I am in the wrong world. No simple change of scenery or companions will change that fact. This is a sad and glorious truth. It is sad because I am continually longing for something… different. Something stronger. Something more beautiful and perfect. I long for a world where I can simultaneously be with my roommates, my music friends, my Guatemala friends, the children and staff of Manuelito, and the family and adoptive family that is scattered across the United States. But the truth is, this desperate longing is a purification. Jesus desperately longed to be reunited with his Father, to have that communion. I am beginning to barely understand the sweetness of his prayer time and the subsequent weight in his step when he walked out of his silent places to be with the world again. I am being purified for the perfect communion. This is the glory in all of this. God has prepared a city for us.
Hebrews 11 continues on after those verses to talk about all the heroes in the Bible and their valiant acts of faith. Hebrews 11:39-40 says, “These were all commended for their faith, yet none of them received what had been promised, since God had planned something better for us so that only together with us would they be made perfect.” I long for my family and my dear friends, but God has promised us that we will someday be together in eternity, partying it up forever with Abraham and Moses and Rahab and Ruth and Gideon and Esther and Jesus. How overwhelmingly, ridiculously beautiful is God’s plan for us!
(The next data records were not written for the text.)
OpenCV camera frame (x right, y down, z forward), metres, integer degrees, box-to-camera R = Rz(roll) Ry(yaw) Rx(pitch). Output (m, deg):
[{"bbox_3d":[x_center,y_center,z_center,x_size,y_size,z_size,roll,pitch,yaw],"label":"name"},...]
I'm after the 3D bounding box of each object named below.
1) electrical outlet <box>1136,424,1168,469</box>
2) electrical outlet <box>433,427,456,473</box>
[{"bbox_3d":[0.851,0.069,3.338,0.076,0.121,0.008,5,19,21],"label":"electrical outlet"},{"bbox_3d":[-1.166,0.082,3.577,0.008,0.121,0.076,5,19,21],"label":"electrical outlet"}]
God has a perfect plan for each one of us, and that plan does not look like blissful unending happiness all our earthly days. That plan looks like suffering. It looks like peace that truly passes all understanding, that comes and blankets us when we have no covering left on our raw and aching spirits. It looks like an inferno that will purify our souls. It looks like joy that lifts us out of the deep water and carbonates our souls and lets us laugh at the days to come, because the creator God of the universe became flesh and lived among us and lives in you and in me right now.
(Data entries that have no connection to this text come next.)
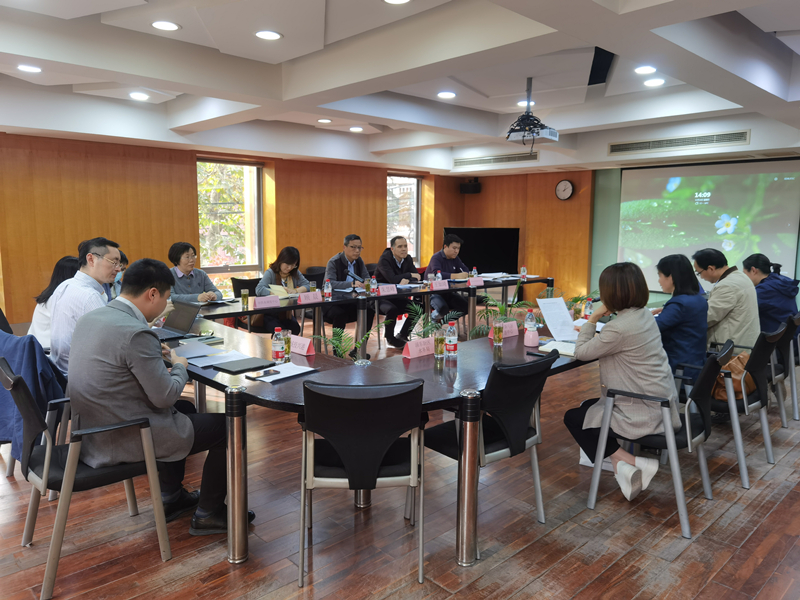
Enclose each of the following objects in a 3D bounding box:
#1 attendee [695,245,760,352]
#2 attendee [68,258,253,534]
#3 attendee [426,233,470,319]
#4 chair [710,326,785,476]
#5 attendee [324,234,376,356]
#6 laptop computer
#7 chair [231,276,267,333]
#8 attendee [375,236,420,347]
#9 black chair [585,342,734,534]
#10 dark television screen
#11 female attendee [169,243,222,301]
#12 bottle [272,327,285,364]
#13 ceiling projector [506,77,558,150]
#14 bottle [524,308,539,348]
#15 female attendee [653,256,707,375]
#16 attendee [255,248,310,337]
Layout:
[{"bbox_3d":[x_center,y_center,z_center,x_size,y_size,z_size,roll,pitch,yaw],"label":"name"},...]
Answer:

So am I having fun in Honduras? Am I liking it down here?
It depends on the moment, and probably more often than not, the answer will be slow in coming.
Those are weak words. They are human words.
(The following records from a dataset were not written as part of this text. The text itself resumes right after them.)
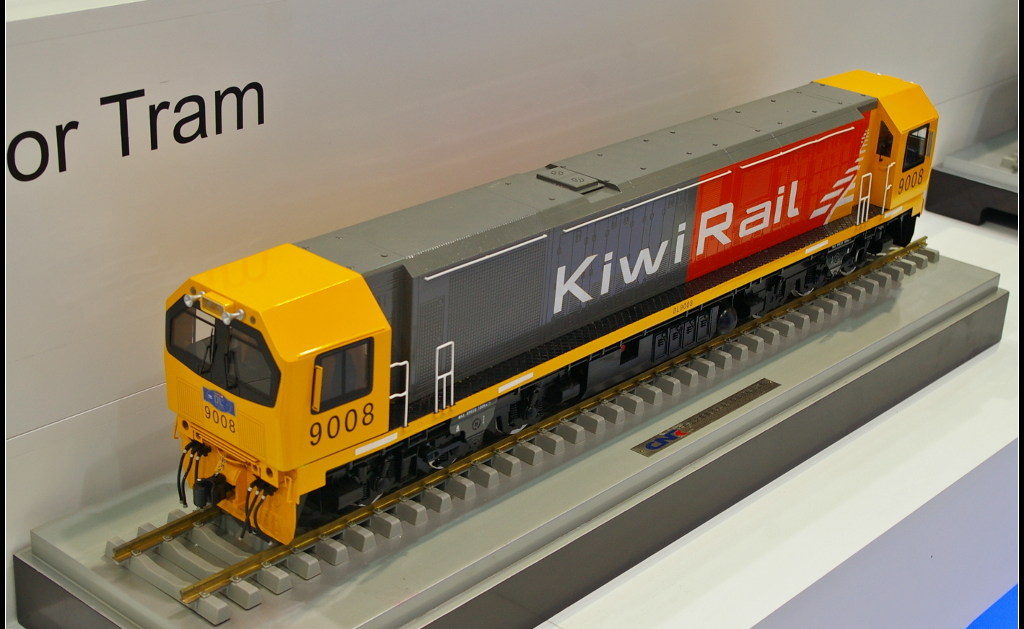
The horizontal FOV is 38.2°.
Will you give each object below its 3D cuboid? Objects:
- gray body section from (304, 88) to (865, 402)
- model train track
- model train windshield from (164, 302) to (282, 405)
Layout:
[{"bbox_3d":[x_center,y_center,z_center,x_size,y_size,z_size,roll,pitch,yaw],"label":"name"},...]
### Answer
[{"bbox_3d":[0.099,-0.082,1.262,0.102,0.110,0.667,22,31,39],"label":"gray body section"},{"bbox_3d":[0.090,0.044,1.312,0.130,0.016,0.966,22,31,39],"label":"model train track"},{"bbox_3d":[-0.193,0.024,0.976,0.120,0.053,0.011,22,31,39],"label":"model train windshield"}]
I am being tested, purified, and refined by this experience. This time has been perfectly engineered to rub raw those parts of me that are rough and prickly.
I do not seek to make my experience overly dramatic or frightening to those who are back in the states praying for me. There are so many moments of every day where I just smile and shake my head and pray that this will be etched into my memory forever, because losing the magic of that particular moment would be a tragedy. One by one, these children have been prying my shriveled heart open and squeezing themselves inside of it and not budging. My time here is giant beetles in my hair, children on my lap begging for one more story, tiny faces looking at me seriously and telling me that I am not a gringa (white foreigner) but that I am hondureña (Honduran), older students going out of their way to invent inside jokes with me, and moments of blessed conversation with the other teachers and leaders as we laugh about the school day.
But at the same time, there is one pair of footprints in the sand right now. I like to say that I lean on Jesus. This time, however, is a time of holding up my arms to Jesus and whispering, “Daddy, I need you to hold me.” Jesus has been faithful to my plea. And because of that, I know that someday I will be home.